I think the final straw that broke me completely away from the ‘Faith Movement’ was when a beautiful 24 year old woman in our church died of cancer. Throughout her illness, our Pastor kept riding her to ‘just believe’ ‘have faith for your healing’ and all the other ‘sayings’ that go along with that. He eventually stopped going to visit her and wouldn’t allow his wife to go either because her ‘lack of faith’ was just so discouraging. At her funeral he said that healing was available to her…but she chose death over accepting it.
I knew her fairly well, and visited her as often as possible. I knew that wasn’t true. She truly desired healing–but chose to continue her treatments until healing was manifested in her body.
When we base our appreciation for the healing we receive on how strong our faith is, we lose compassion for those who are not receiving theirs by writing them off as faithless.
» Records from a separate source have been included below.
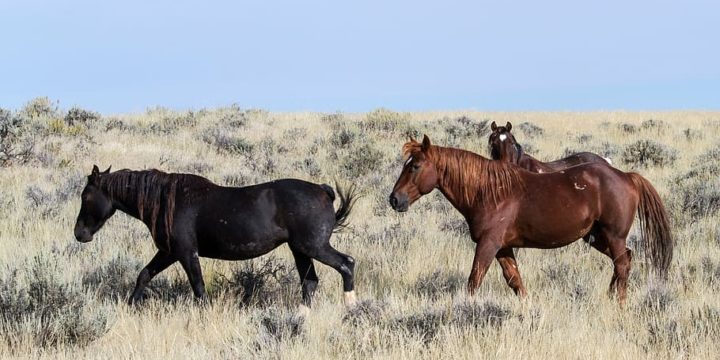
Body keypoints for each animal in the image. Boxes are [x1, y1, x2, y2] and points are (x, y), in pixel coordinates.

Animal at [74, 165, 360, 308]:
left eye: (85, 196)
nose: (79, 234)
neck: (167, 200)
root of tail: (323, 190)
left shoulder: (185, 253)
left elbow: (199, 288)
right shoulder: (168, 252)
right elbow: (144, 274)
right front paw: (130, 307)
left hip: (314, 246)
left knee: (347, 264)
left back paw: (352, 307)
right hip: (300, 250)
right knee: (309, 283)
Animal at [390, 136, 672, 306]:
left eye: (414, 166)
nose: (394, 199)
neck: (488, 191)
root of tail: (626, 176)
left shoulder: (488, 244)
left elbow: (474, 280)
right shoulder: (503, 247)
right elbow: (515, 281)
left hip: (613, 236)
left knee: (622, 263)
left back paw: (619, 303)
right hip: (596, 238)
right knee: (625, 260)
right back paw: (611, 297)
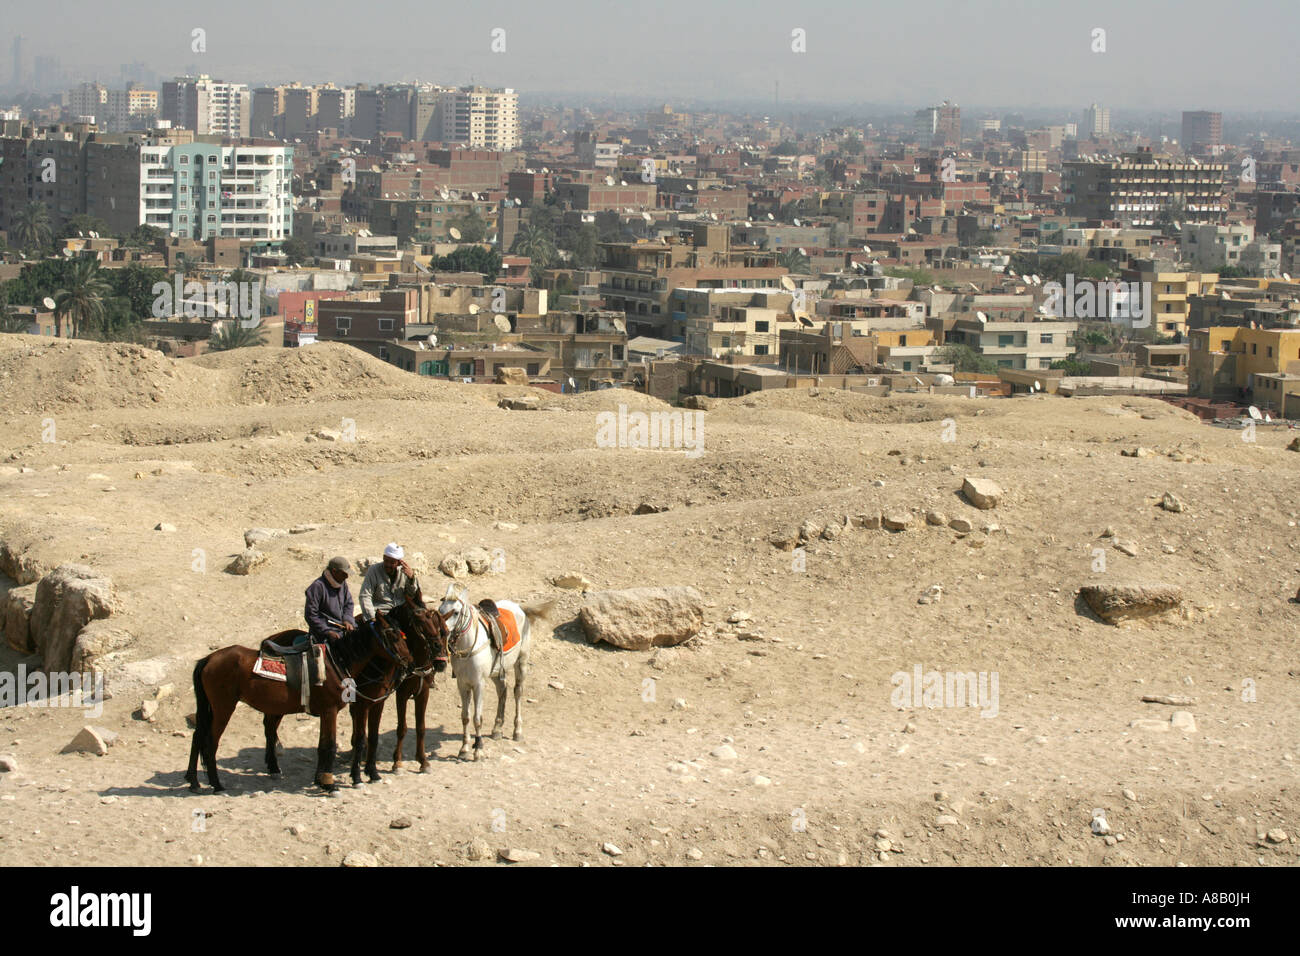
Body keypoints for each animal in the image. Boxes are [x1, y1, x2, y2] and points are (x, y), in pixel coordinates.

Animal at [185, 621, 408, 790]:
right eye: (394, 637)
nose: (408, 660)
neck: (338, 661)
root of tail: (209, 659)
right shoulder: (331, 710)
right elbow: (330, 745)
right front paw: (330, 784)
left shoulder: (328, 711)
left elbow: (323, 745)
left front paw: (321, 780)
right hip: (223, 707)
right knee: (211, 741)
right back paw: (216, 784)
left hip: (216, 708)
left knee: (199, 736)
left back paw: (194, 781)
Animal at [345, 606, 452, 785]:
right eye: (420, 626)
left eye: (445, 632)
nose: (441, 662)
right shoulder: (401, 694)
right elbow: (402, 728)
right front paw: (397, 763)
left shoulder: (423, 693)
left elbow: (421, 727)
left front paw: (423, 761)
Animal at [441, 582, 553, 764]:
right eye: (440, 609)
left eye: (456, 612)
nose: (442, 632)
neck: (470, 645)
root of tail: (518, 607)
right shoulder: (462, 684)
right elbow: (465, 716)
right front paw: (464, 749)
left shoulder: (479, 684)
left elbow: (477, 718)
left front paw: (478, 750)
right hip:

I don’t believe that is a Christ-like attitude…and I do not want it in my life.
avincent
April 4, 2016 @ 11:52 PM
Those same sorts of experiences are why I have nothing good to say about that time in my church history. My faith is in God and I will accept what HE has for my life.
My feeling about this doctrinal movement was that they were trying to manipulate God by saying He HAD to do whatever the person said because they believed it wholeheartedly. God is God and I am not, no matter how hard I try to be.
If someone else out there reading this still ascribes to the “faith movement”, I am not trying to offend you. You are free to believe what you want but for me and my family, that is not how I see God operating.